Your objective:
The task calls for every entry to be printed word for word, without the images.

☆ ☆ ☆

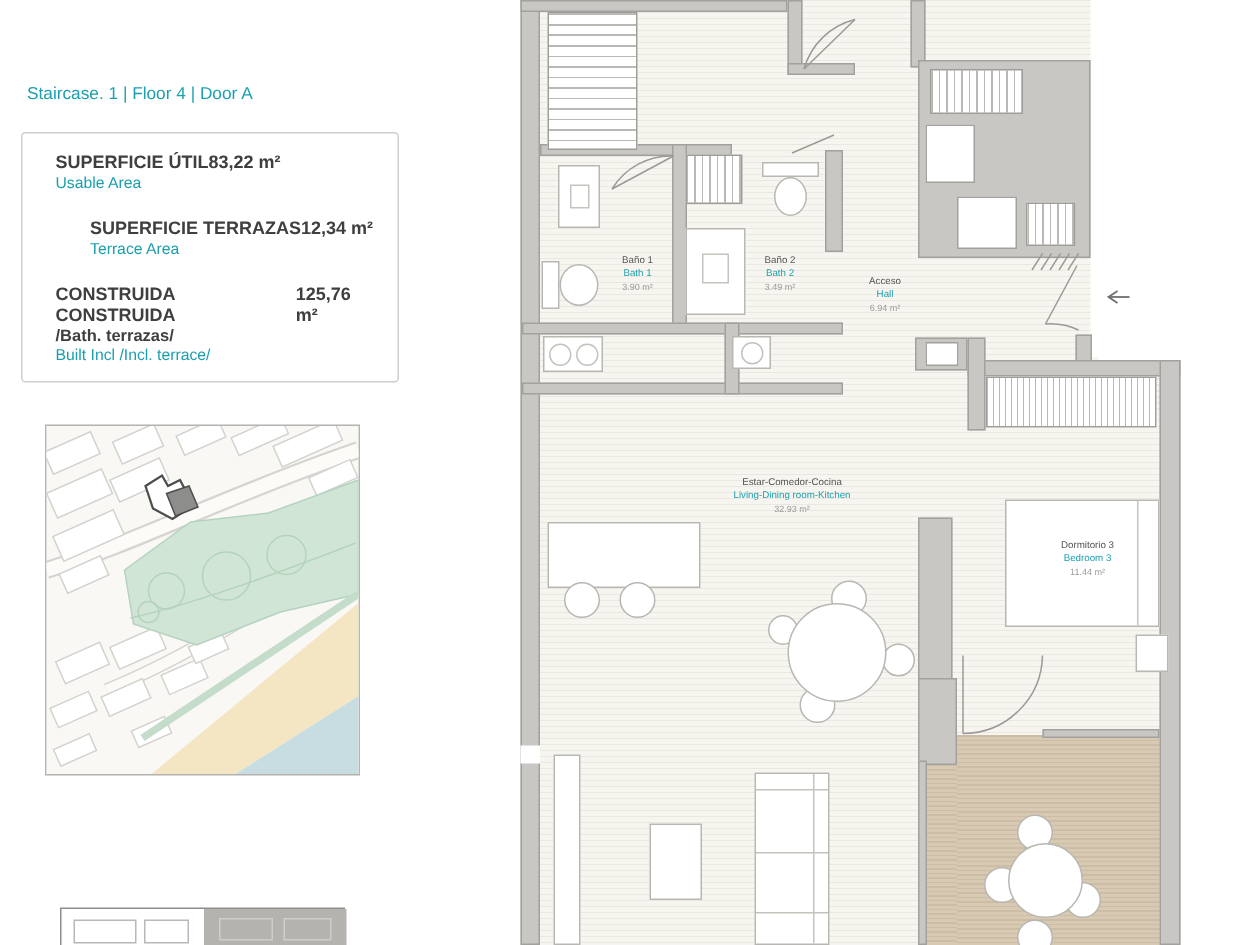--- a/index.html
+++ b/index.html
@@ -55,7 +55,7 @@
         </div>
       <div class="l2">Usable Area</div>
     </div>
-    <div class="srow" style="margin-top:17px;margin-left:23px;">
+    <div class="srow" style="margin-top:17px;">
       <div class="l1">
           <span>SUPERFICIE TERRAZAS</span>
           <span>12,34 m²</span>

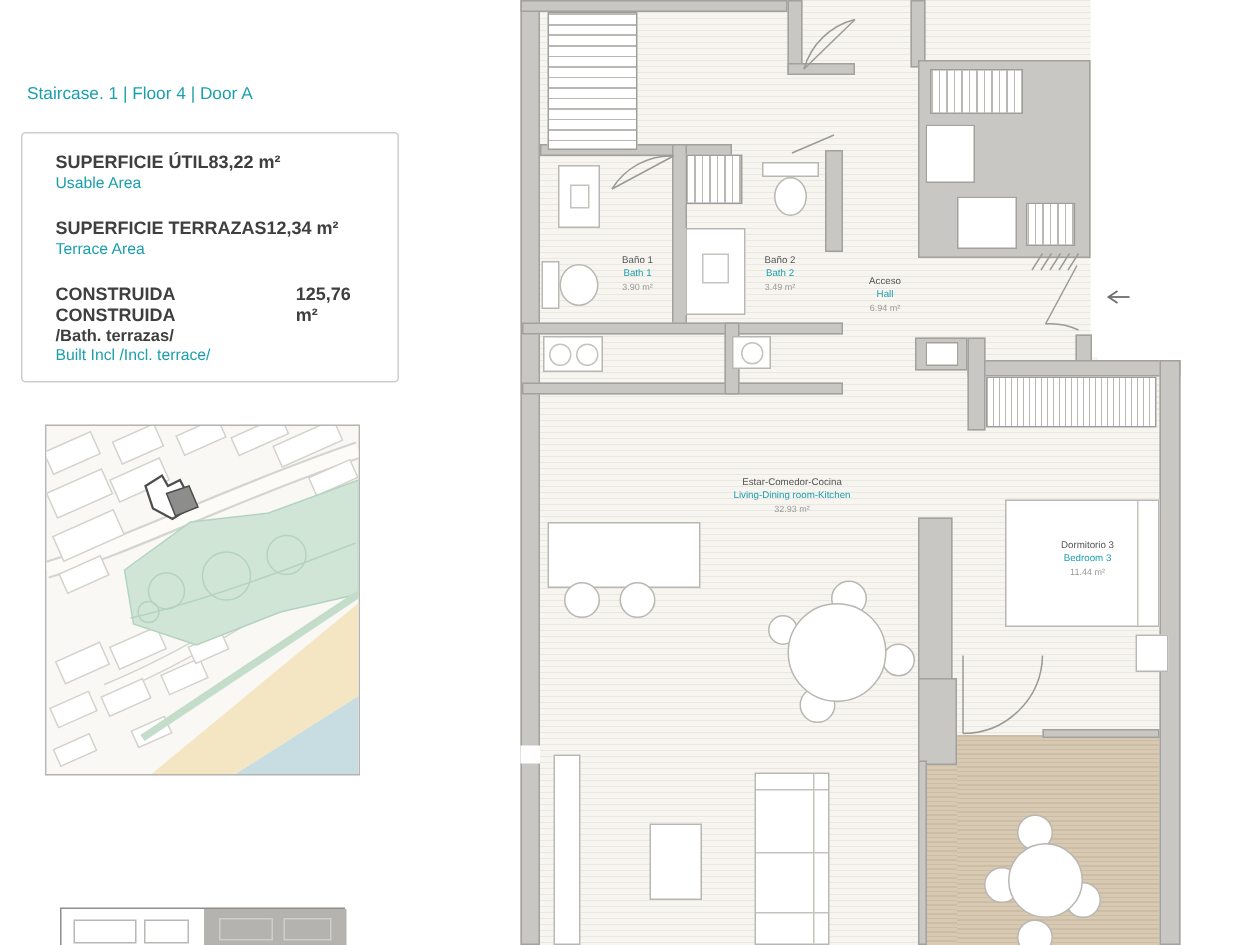--- a/index.html
+++ b/index.html
@@ -67,7 +67,7 @@
           <span>CONSTRUIDA CONSTRUIDA</span>
           <span>125,76 m²</span>
         </div>
-      <div class="note">/Bath. terrazas/</div>
+      <div class="note">/Incl. terrace/</div>
       <div class="l2">Built Incl /Incl. terrace/</div>
     </div>
   </div>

☆ ☆ ☆

Solution to this problem:
--- a/index.html
+++ b/index.html
@@ -55,7 +55,7 @@
         </div>
       <div class="l2">Usable Area</div>
     </div>
-    <div class="srow" style="margin-top:17px;margin-left:23px;">
+    <div class="srow" style="margin-top:17px;">
       <div class="l1">
           <span>SUPERFICIE TERRAZAS</span>
           <span>12,34 m²</span>

--- a/index.html
+++ b/index.html
@@ -67,7 +67,7 @@
           <span>CONSTRUIDA CONSTRUIDA</span>
           <span>125,76 m²</span>
         </div>
-      <div class="note">/Bath. terrazas/</div>
+      <div class="note">/Incl. terrace/</div>
       <div class="l2">Built Incl /Incl. terrace/</div>
     </div>
   </div>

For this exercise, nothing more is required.